Why the ARTICLE 19 test is needed; looking at the cases:
Three members of the Russian punk band Pussy Riot were jailed in August 2012 after an impromptu performance in the Cathedral of Christ the Saviour, a Russian orthodox church in Moscow. The women bowed down on the altar before they started singing a song praying to the Virgin Mary to drive Russia’s President Putin away. Cathedral security guards ended the performance 40 seconds after it began.
In August 2012, Khamovnichesky District Court in Moscow found them guilty of ‘hooliganism motivated by religious hatred.”
Although it is also possible that the Orthodox Church and some Christians might have been offended by the actions of Pussy Riot, it does not amount to incitement to hatred prohibited by international law. The correct application of the ARTICLE 19 standard would reveal that this action failed the six part test.
ARTICLE 19 has witnessed confusion in Kenya about how to treat a number of recent cases. A series of attempts have been made to restrict legitimate reporting by the media through the inappropriate use of various laws that deal with incitement.
For example, Deputy Prime Minister Uhuru Kenyatta issued legal proceedings against the Star Newspaper in 2012 for publishing photographs and comments which appeared to link him to a business man alleged to have committed murder.
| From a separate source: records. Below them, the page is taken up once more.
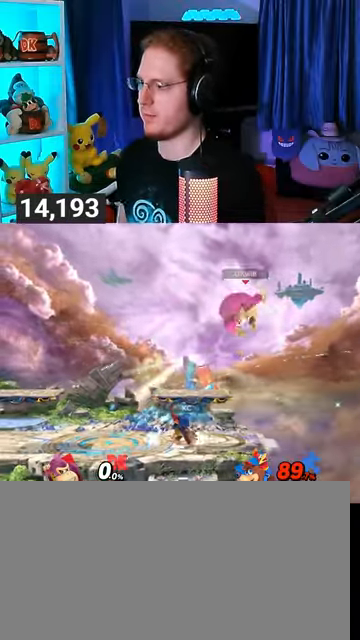
{"buttons": [], "left_stick": "left", "right_stick": "center", "events": []}
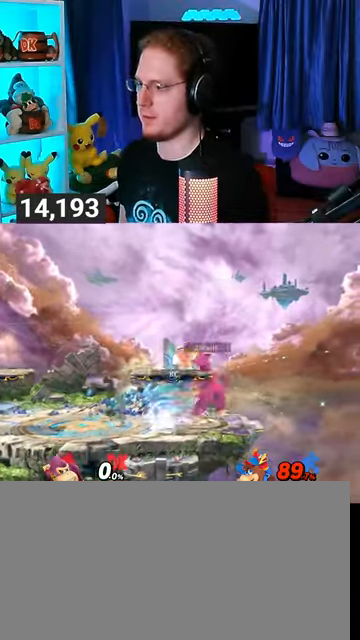
{"buttons": [], "left_stick": "center", "right_stick": "center", "events": [[33, "left_stick", "center"], [300, "left_stick", "left"], [433, "left_stick", "center"]]}
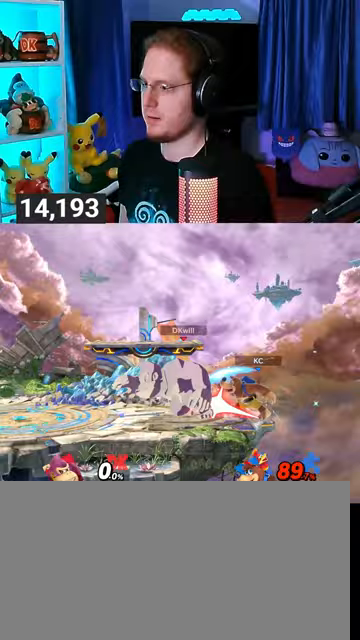
{"buttons": [], "left_stick": "down-left", "right_stick": "center", "events": [[33, "left_stick", "right"], [67, "B", "down"], [100, "B", "up"], [267, "left_stick", "down"], [367, "left_stick", "down-left"]]}
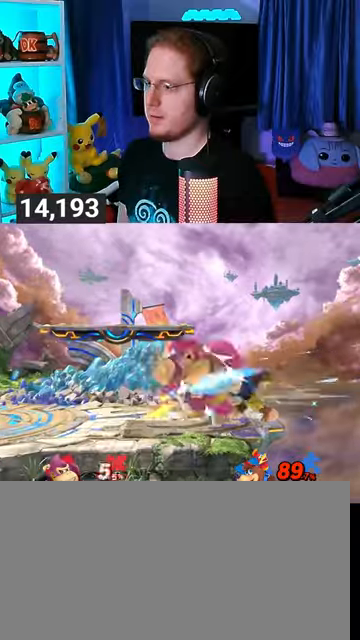
{"buttons": [], "left_stick": "down-left", "right_stick": "center", "events": [[100, "Y", "down"], [300, "Y", "up"]]}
Kenyatta claimed that pictures showing him with Joseph Njoroge Thuo were an attempt to incite hatred against him. ARTICLE 19 found the publication of these photographs was not to incite hatred either, expressly or implicitly, and exposing any links between Kenyatta and Thuo are a matter of public interest
The ARTICLE 19 policy paper can help the Kenyan authorities to make better efforts to use domestic laws properly, to restrict speech which genuinely incites hatred and leads to violence and to allow free expression in the press that does not incite hatred.
Two newspapers and a news agency were accused of inciting racism and discrimination by the Bolivian authorities last year, for their reports about a speech by President Evo Morales. Remarks made during the speech sparked protests in parts of the country.
It was claimed that the Agencia de Noticias Fides news agency and the local dailies Página Siete and El Diario presented a distorted view of the speech and that they sought to stir up tensions between the politically and ethnically divided east and west of the country.
ARTICLE 19 found this to be an illegitimate attempt to restrict freedom of expression. The reporting of the three media outlets did not constitute incitement to hatred. Accusations of incitement to racism and incitement to discrimination were used politically to censor the free press.